09/22/2023 | Press release | Distributed by Public on 09/21/2023 22:01
Developing image-based AI models capable of tasks such as recognition, detection, and segmentation requires a significant amount of time and cost to collect large amounts of data and prepare training data through annotations. This is a major issue in the social implementation of AI.
Therefore, in recent years, self-supervised learning has been actively developed as a method to significantly reduce the annotation load. Self-supervised learning uses pseudo labels generated by the AI itself in advance from a large amount of unlabeled data to learn image features, then achieves the desired task with high precision using a small amount of data for each task. SimSiam, SimCLR, and DINO are well-known conventional methods.
When pre-training features that appear in images from a large amount of unlabeled data, to obtain a general feature representation that can be applied to a variety of tasks, AI needs to learn so that it can recognize a given object even if the object appears in various different forms, such as when the image is cropped or rotated, or is lighted differently.
With self-supervised learning such as the aforementioned SimSiam, image augmentation such as rotation, cropping, and color conversion are automatically performed on each image, and the distances between image features of these augmented images are calculated automatically. In the pre-training phase, AI is trained by minimizing the distance of image features of the given object, which enables AI to recognize the object as the same given object even if it looks different. It is known that with SSL can be used for various tasks with high precision with a small amount of labeling.

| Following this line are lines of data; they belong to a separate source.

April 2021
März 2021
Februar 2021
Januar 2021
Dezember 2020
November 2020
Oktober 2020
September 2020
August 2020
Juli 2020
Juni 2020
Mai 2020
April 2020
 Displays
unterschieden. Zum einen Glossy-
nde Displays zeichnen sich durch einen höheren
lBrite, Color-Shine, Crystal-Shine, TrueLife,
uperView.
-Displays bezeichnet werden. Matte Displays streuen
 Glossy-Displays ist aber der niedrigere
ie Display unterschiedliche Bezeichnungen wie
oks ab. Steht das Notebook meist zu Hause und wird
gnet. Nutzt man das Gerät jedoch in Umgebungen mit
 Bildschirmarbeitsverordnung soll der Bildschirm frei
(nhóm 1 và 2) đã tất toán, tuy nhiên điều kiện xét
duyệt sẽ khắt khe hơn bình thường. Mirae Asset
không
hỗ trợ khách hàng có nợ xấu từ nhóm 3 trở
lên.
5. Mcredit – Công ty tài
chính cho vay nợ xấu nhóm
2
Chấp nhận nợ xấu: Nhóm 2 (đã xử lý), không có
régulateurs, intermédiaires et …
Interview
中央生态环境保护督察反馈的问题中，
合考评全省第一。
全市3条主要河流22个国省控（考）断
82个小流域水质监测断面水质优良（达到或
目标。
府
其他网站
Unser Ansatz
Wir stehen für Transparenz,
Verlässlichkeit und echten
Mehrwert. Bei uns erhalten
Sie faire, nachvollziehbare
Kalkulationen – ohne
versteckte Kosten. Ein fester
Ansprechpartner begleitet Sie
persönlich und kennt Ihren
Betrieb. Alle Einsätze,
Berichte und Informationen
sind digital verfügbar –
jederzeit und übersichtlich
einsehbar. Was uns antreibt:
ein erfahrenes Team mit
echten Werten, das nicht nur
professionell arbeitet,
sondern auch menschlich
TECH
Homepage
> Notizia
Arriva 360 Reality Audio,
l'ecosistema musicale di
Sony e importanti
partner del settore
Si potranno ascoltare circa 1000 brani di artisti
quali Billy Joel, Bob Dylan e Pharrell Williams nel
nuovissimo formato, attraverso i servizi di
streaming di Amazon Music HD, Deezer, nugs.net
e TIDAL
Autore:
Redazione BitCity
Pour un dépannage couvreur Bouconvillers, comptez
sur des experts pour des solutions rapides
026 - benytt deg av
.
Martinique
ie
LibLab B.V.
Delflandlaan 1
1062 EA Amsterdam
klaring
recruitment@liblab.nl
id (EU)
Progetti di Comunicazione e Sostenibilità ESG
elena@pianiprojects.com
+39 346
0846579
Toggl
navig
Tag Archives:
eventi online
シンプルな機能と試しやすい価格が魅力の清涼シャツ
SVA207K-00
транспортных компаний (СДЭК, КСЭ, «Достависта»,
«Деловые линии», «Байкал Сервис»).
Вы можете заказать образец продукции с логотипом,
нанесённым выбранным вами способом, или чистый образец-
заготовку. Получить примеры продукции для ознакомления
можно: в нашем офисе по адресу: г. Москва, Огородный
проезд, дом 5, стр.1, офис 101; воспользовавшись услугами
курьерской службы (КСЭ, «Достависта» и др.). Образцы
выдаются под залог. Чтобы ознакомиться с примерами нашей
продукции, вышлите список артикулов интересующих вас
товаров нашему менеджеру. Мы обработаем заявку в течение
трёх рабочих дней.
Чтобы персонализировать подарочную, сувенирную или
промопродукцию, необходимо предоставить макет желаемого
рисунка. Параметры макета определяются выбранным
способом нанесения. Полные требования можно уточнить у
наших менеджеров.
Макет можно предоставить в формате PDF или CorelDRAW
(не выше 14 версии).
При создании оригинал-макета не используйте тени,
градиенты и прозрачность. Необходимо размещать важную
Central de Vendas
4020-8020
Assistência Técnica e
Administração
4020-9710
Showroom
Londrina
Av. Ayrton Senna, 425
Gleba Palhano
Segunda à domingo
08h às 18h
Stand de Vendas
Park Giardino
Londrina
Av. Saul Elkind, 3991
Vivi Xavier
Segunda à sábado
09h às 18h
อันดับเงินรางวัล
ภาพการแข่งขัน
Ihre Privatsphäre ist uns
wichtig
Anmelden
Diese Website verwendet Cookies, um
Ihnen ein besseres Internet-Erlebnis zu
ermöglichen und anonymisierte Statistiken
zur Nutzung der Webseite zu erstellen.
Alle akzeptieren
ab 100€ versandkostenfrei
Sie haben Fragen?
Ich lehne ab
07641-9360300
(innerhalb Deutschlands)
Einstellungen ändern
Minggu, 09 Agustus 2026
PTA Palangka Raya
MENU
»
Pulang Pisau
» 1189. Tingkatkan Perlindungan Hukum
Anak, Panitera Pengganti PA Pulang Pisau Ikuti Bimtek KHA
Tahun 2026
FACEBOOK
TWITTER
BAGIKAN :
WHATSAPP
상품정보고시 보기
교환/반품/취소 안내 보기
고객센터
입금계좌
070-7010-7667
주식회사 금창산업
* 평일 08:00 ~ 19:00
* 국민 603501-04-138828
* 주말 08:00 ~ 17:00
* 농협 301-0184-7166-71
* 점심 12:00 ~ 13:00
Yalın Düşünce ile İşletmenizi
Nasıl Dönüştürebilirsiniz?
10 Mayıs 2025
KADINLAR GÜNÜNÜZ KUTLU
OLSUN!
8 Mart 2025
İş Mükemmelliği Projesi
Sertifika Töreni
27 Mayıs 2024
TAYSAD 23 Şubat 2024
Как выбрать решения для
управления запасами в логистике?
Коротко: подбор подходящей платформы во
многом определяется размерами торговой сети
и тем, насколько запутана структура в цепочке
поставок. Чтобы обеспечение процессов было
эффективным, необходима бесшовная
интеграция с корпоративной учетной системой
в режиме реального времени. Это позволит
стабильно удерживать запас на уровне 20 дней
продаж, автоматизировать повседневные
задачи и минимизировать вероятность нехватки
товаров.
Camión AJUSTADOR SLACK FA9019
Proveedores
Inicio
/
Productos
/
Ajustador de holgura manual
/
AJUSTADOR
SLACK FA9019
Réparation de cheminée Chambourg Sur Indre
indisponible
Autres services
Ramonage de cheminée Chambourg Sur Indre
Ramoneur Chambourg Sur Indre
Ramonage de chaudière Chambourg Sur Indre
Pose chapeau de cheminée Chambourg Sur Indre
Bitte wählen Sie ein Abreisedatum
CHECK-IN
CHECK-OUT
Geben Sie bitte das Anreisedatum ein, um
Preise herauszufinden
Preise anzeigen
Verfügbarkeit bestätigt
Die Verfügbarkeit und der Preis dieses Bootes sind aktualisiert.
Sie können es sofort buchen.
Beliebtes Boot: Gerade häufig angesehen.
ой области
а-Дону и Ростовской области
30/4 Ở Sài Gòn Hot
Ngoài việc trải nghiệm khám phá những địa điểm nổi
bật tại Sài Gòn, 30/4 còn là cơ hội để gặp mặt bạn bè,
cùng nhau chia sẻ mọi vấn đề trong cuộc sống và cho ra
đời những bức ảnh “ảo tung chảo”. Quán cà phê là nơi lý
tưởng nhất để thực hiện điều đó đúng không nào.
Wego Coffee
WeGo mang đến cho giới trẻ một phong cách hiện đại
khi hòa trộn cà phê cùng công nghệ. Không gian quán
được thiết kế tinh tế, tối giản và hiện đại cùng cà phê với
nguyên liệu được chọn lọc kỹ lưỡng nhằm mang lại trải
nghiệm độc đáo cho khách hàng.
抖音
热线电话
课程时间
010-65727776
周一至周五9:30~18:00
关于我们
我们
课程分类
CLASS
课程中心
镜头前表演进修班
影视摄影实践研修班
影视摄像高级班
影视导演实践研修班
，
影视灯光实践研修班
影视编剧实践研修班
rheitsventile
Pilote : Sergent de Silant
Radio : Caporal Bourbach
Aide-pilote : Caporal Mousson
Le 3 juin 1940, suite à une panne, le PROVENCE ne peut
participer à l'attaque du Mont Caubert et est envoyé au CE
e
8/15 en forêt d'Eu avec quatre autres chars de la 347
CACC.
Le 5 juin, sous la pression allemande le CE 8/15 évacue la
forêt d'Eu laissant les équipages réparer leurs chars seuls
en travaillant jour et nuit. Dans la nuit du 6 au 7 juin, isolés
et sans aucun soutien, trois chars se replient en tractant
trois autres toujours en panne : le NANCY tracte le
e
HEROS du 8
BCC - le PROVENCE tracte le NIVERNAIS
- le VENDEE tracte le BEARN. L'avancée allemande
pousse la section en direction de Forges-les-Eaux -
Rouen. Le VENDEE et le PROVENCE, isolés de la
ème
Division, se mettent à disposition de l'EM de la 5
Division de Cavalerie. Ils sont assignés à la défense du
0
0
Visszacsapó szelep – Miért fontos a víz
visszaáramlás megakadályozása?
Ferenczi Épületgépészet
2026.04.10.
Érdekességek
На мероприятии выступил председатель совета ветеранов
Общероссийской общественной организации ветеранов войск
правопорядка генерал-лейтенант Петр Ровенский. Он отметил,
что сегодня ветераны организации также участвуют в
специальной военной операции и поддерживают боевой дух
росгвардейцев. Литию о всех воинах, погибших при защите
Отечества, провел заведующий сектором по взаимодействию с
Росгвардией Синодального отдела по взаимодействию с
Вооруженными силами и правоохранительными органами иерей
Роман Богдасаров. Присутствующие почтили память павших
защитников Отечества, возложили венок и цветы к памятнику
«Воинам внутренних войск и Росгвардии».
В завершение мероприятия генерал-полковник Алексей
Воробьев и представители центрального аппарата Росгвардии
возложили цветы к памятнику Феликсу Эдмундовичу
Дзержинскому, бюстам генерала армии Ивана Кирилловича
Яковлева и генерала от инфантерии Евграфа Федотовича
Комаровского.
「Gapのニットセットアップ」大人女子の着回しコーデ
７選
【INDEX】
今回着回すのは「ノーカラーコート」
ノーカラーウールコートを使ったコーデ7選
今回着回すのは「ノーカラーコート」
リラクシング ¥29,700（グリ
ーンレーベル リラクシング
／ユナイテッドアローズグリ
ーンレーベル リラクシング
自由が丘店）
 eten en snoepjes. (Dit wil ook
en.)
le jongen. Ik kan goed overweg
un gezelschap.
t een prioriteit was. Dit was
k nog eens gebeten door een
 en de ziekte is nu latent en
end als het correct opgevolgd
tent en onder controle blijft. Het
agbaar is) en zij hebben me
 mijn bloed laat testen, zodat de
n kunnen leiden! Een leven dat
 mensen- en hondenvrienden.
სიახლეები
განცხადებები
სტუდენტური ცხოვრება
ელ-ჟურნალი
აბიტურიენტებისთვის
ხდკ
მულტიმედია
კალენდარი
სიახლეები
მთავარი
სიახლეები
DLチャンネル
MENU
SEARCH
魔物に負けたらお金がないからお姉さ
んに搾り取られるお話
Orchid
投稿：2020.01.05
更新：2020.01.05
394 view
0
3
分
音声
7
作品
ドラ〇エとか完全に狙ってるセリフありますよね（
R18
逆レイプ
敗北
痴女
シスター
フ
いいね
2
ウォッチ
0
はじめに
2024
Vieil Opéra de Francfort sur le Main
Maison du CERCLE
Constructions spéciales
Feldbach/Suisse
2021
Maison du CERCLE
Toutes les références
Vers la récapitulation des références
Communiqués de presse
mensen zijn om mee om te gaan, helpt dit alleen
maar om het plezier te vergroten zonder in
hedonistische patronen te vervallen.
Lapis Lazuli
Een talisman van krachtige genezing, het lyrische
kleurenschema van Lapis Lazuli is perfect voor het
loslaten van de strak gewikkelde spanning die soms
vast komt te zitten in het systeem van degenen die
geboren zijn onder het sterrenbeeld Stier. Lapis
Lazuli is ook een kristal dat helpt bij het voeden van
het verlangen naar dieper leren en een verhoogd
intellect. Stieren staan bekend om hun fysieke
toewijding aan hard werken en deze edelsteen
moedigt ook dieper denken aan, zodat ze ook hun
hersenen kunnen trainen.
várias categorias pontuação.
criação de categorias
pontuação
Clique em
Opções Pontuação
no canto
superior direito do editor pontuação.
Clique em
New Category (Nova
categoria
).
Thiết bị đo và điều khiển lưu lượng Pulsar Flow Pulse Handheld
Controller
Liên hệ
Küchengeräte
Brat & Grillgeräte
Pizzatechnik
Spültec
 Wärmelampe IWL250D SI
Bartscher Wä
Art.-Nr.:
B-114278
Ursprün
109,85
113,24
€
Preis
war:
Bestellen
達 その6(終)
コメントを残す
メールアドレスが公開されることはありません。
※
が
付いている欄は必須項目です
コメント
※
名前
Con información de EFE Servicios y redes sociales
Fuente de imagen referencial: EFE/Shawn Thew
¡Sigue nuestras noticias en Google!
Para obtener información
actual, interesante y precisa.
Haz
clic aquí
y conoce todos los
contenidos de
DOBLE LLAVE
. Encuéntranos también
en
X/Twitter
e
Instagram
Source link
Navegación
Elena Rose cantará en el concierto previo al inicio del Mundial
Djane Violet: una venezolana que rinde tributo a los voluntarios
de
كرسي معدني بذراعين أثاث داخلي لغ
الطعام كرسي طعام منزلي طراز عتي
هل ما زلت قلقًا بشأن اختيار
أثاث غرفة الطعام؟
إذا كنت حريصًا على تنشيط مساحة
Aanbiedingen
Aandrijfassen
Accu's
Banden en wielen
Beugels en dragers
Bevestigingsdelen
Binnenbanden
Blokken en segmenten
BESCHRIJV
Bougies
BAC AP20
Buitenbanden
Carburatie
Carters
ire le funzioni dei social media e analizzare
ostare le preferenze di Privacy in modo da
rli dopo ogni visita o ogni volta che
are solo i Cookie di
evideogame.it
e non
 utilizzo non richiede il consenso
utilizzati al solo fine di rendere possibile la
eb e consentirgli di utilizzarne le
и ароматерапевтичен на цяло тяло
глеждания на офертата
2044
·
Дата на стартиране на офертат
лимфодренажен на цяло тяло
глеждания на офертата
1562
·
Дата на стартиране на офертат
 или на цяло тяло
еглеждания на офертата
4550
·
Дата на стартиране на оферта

However, conventional self-supervised learning does not take into account the properties of each image when learning.
Images with high uncertainty and images with low uncertainty are treated the same way, which may cause issues in the pre-training phase or accuracy of the model. Panasonic HD attempted to solve this problem using a probabilistic statistical approach. Probabilistic generative models such as Variational Auto Encoder are known to be good in expressing uncertainty. In this paper, we demonstrated that the formulas used in conventional self-supervised learning can be derived from the formulas of this Variational Auto Encoder, and theoretically clarified the relationship between them (Figure 1).
Furthermore, we developed a method that can estimate the uncertainty of each image in datasets. In an evaluation experiment on ImageNet100 (benchmark dataset), we qualitatively demonstrated that our method was able to estimate the uncertainty of images (Figure 2), and we obtained quantitative findings that, in classification tasks, images estimated by this method to have high uncertainty tend to have a low percentage of correct answers, which indicates uncertainty affects the recognition rate of AI (Figure 3).
Until now, it has been common knowledge that a large amount of high-quality data is required for AI training data, but our research showed that the quality of training data may be treated as an uncertainty. We were able to demonstrate the possibility of realizing AI that can overcome the hurdle of data quality by incorporating estimated certainty into the AI algorithm.